Zu sehr hätten manche Arbeitgeber Angst, sich das Virus ins Unternehmen zu holen, weil die Flüchtlinge in der Massenunterkunft zwangsweise viele Sozialkontakte haben. „Die Corona-Krise verschärft Probleme“, sagt Maier-Lidle. Mitstreiterin Steffi Gauger wird konkreter: „Wir wünschen uns, stärker einbezogen zu werden vom Landratsamt“, sagt die Pfarrerin.

Eine ihrer Forderungen, die sie schon von Beginn gehabt hätten, sei die nach W-LAN in der Unterkunft. Wenn nun im Rahmen des Berliner Integrationsgipfels gefordert werde, mehr digitale Angebote für Flüchtlinge auf den Weg zu bringen, bringe das in Bietigheim erst mal wenig, weil die Menschen überhaupt nicht die Möglichkeit hätten, ins Internet zu gehen. „Das Totschlagargument in dem Fall ist immer, dass deutsche Bürger, die auf Sozialleistungen angewiesen sind, auch kein Internet erhielten.
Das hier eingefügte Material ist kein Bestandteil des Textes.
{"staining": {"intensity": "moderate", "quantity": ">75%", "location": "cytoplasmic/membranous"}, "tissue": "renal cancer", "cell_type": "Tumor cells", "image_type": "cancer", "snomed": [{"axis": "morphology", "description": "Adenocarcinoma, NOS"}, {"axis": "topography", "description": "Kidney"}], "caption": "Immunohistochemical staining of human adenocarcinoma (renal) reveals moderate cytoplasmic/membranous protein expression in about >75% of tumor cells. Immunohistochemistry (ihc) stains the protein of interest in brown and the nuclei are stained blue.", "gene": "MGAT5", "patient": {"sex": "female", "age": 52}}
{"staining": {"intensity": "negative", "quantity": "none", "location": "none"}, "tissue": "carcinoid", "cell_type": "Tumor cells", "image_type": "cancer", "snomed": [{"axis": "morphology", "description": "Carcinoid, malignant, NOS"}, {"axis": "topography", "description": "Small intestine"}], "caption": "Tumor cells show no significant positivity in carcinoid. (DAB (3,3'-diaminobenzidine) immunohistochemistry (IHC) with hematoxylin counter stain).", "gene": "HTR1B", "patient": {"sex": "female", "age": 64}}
Richtig muss aber gerade in dieser Zeit sein, dass jeder diese Möglichkeit bekommt“, sagt Maier-Lidle.

Die Folgen der aktuellen Quarantäne und der Corona-Pandemie insgesamt bewerten die Ehrenamtlichen aus Bietigheim-Bissingen auch als gravierend für die Integration. Abgebrochene Sprachkurse drohen ebenso wie der Verlust der Arbeitsstelle. Einen Plan, wie man in den Flüchtlingsheimen durch die Corona-Krise kommt, vermissen sie derzeit.